Hamas viel op 7 oktober Israël aan om de Palestijnse kwestie “weer op de kaart te zetten”. Dat hebben leiders van de militante organisatie de Amerikaanse krant The New York Times verteld in Qatar.
Khalil Al Hayya, één van de leiders van Hamas, vertelt in de krant dat de organisatie hoopt dat een blijvend conflict een einde maakt aan het idee dat Israël, Gaza en de omringende landen naast elkaar kunnen bestaan.

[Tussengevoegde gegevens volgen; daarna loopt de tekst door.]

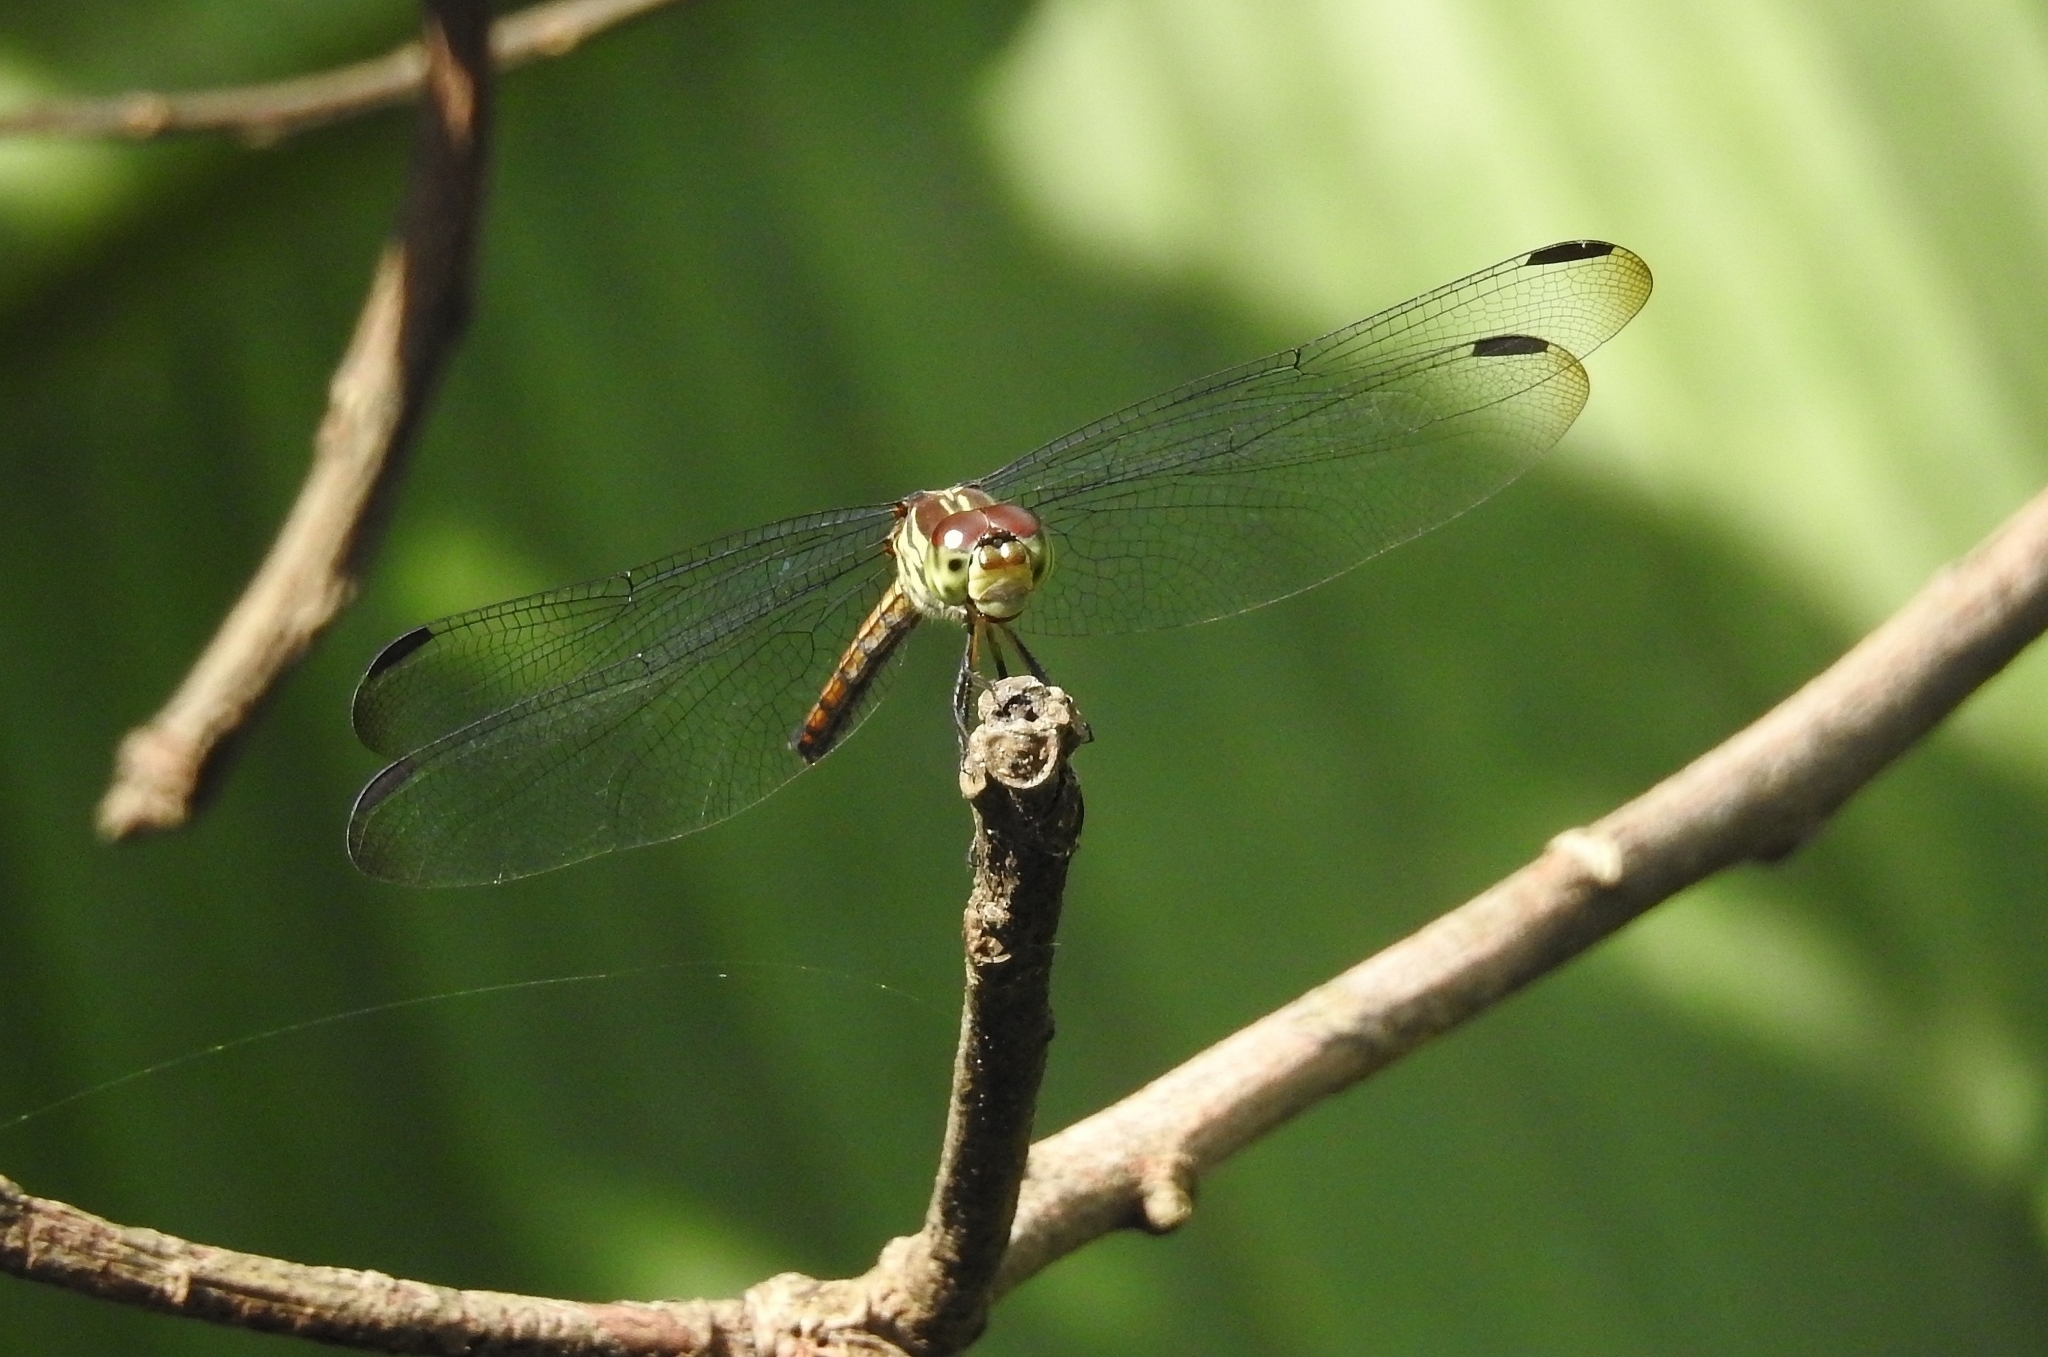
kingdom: Animalia
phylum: Arthropoda
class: Insecta
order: Odonata
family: Libellulidae
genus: Lathrecista
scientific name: Lathrecista asiatica
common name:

“Ik hoop dat de staat van oorlog met Israël permanent wordt en dat de Arabische wereld aan onze kant staat”, zegt Hamas’ media-adviseur Taher El Nounou tegen The New York Times.
Volgens de leiders van Hamas pakte de aanval groter en dodelijker uit doordat de groep er met gemak in slaagde door de Israëlische verdediging te breken. Zo ontstond er ook weer eensgezindheid over de vraag wat Hamas wil zijn: niet alleen een groepering die de Gazastrook bestuurt, maar ook een strijdmacht.
De frustratie bij Hamas nam in de maanden voor de aanval toe, doordat Israëlische kolonisten Palestijnen op de Westoever aanvielen, joden in gebed gingen op voor moslims heilige plaatsen en Israëlische politiemensen de Al Aqsamoskee bestormden. Ook de toenadering tussen Israël en Saoedi-Arabië was de Hamas-leiders een doorn in het oog.
Een grootschalige reactie van Israël hadden de leiders al ingecalculeerd. “Maar we moesten de mensen vertellen dat de Palestijnse zaak niet is gestorven”, zegt Al Hayya.